=== Section Start ===

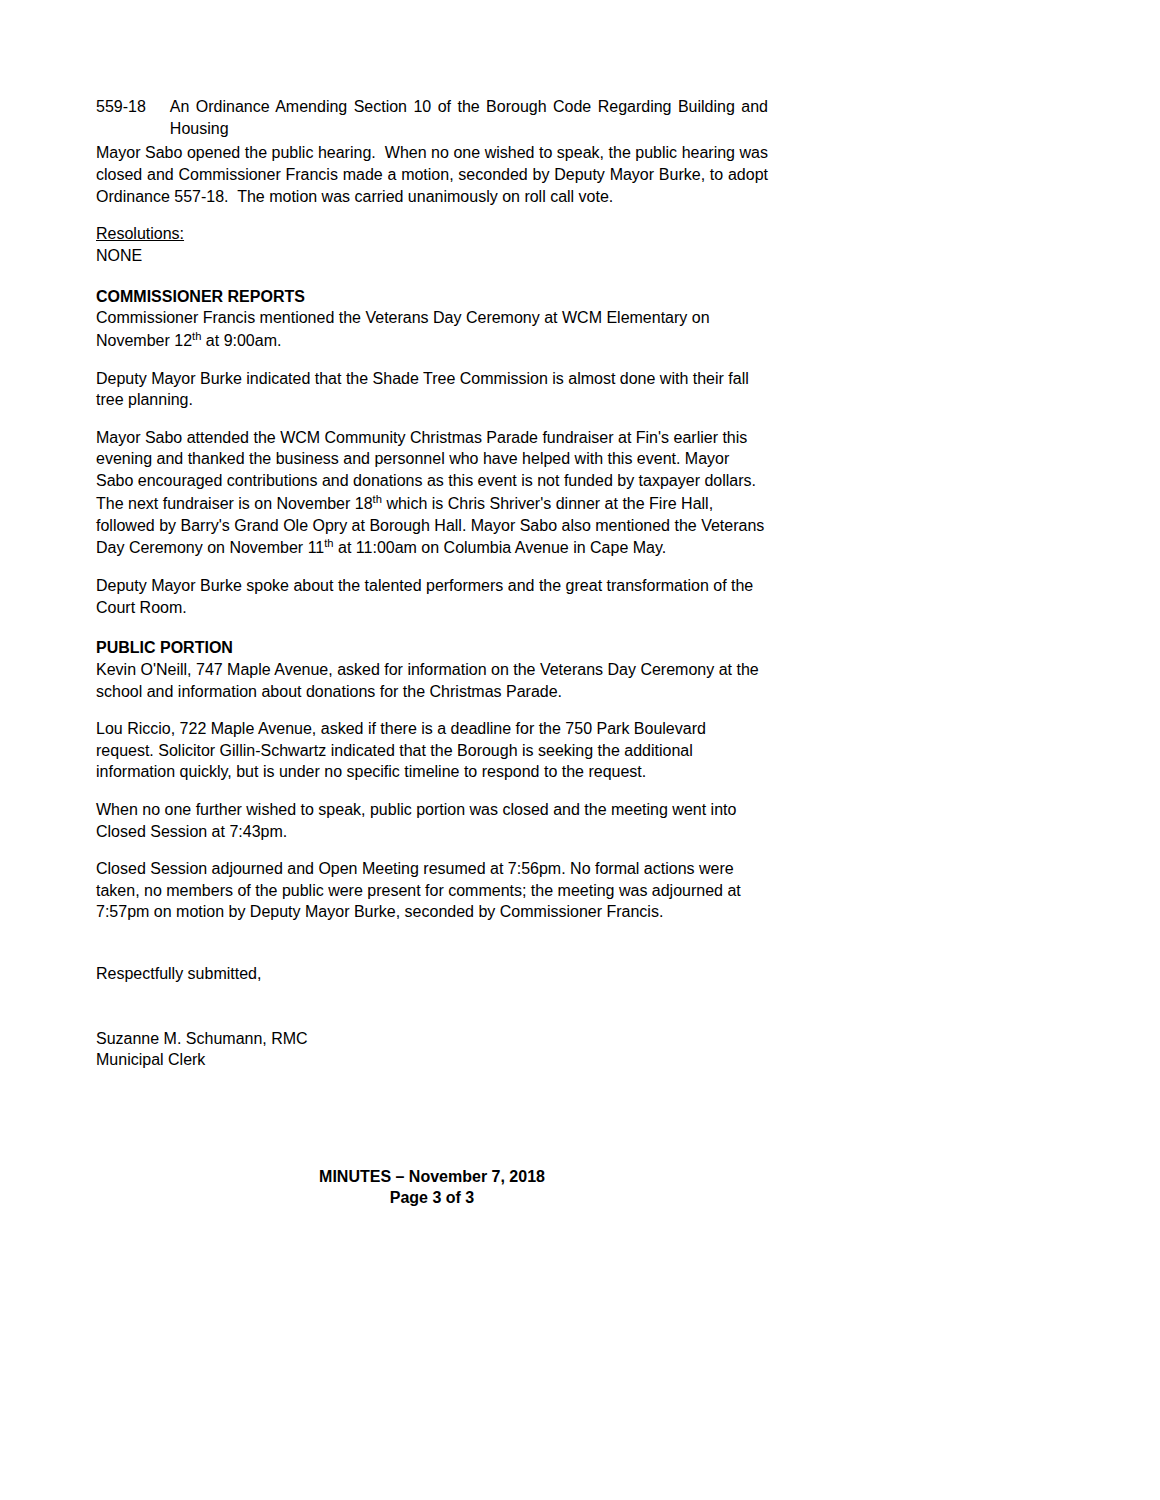559-18
An Ordinance Amending Section 10 of the Borough Code Regarding Building and Housing
Mayor Sabo opened the public hearing. When no one wished to speak, the public hearing was closed and Commissioner Francis made a motion, seconded by Deputy Mayor Burke, to adopt Ordinance 557-18. The motion was carried unanimously on roll call vote.
Resolutions:
NONE
COMMISSIONER REPORTS
Commissioner Francis mentioned the Veterans Day Ceremony at WCM Elementary on November 12th at 9:00am.
Deputy Mayor Burke indicated that the Shade Tree Commission is almost done with their fall tree planning.
Mayor Sabo attended the WCM Community Christmas Parade fundraiser at Fin's earlier this evening and thanked the business and personnel who have helped with this event. Mayor Sabo encouraged contributions and donations as this event is not funded by taxpayer dollars. The next fundraiser is on November 18th which is Chris Shriver's dinner at the Fire Hall, followed by Barry's Grand Ole Opry at Borough Hall. Mayor Sabo also mentioned the Veterans Day Ceremony on November 11th at 11:00am on Columbia Avenue in Cape May.
Deputy Mayor Burke spoke about the talented performers and the great transformation of the Court Room.
PUBLIC PORTION
Kevin O'Neill, 747 Maple Avenue, asked for information on the Veterans Day Ceremony at the school and information about donations for the Christmas Parade.
Lou Riccio, 722 Maple Avenue, asked if there is a deadline for the 750 Park Boulevard request. Solicitor Gillin-Schwartz indicated that the Borough is seeking the additional information quickly, but is under no specific timeline to respond to the request.
When no one further wished to speak, public portion was closed and the meeting went into Closed Session at 7:43pm.
Closed Session adjourned and Open Meeting resumed at 7:56pm. No formal actions were taken, no members of the public were present for comments; the meeting was adjourned at 7:57pm on motion by Deputy Mayor Burke, seconded by Commissioner Francis.
Respectfully submitted,
Suzanne M. Schumann, RMC
Municipal Clerk
MINUTES – November 7, 2018
Page 3 of 3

=== Section End ===

TASK DETAILS: Output must match the lines from the start of the records above through the line that contains "Deputy Mayor Burke indicated", exactly and with every picture removed.

SOLUTION TO THIS PROBLEM:
559-18
An Ordinance Amending Section 10 of the Borough Code Regarding Building and Housing
Mayor Sabo opened the public hearing. When no one wished to speak, the public hearing was closed and Commissioner Francis made a motion, seconded by Deputy Mayor Burke, to adopt Ordinance 557-18. The motion was carried unanimously on roll call vote.
Resolutions:
NONE
COMMISSIONER REPORTS
Commissioner Francis mentioned the Veterans Day Ceremony at WCM Elementary on November 12th at 9:00am.
Deputy Mayor Burke indicated that the Shade Tree Commission is almost done with their fall tree planning.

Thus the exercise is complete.